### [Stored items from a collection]

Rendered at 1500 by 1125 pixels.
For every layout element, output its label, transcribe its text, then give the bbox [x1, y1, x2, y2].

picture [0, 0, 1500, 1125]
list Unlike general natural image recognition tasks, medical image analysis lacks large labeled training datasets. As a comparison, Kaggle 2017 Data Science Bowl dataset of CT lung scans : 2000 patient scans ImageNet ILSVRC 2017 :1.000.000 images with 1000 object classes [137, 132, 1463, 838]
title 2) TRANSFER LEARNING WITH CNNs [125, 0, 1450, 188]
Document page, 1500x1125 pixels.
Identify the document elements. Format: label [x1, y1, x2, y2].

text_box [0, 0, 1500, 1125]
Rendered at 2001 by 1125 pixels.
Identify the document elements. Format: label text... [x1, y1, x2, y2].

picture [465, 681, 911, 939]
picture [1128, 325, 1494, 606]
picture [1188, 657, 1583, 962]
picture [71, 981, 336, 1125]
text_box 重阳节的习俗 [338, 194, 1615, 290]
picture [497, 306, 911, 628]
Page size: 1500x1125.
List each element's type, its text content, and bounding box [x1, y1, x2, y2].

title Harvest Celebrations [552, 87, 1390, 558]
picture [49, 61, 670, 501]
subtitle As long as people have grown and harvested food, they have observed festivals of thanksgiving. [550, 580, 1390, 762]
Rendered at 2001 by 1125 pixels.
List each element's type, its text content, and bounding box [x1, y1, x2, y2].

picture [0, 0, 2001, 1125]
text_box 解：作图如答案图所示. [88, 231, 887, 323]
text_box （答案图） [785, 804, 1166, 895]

### [Requirement]
Show the lines of the data that hold the word "pixels".

### [Result for this task]
Rendered at 1500 by 1125 pixels.
Document page, 1500x1125 pixels.
Rendered at 2001 by 1125 pixels.
Rendered at 2001 by 1125 pixels.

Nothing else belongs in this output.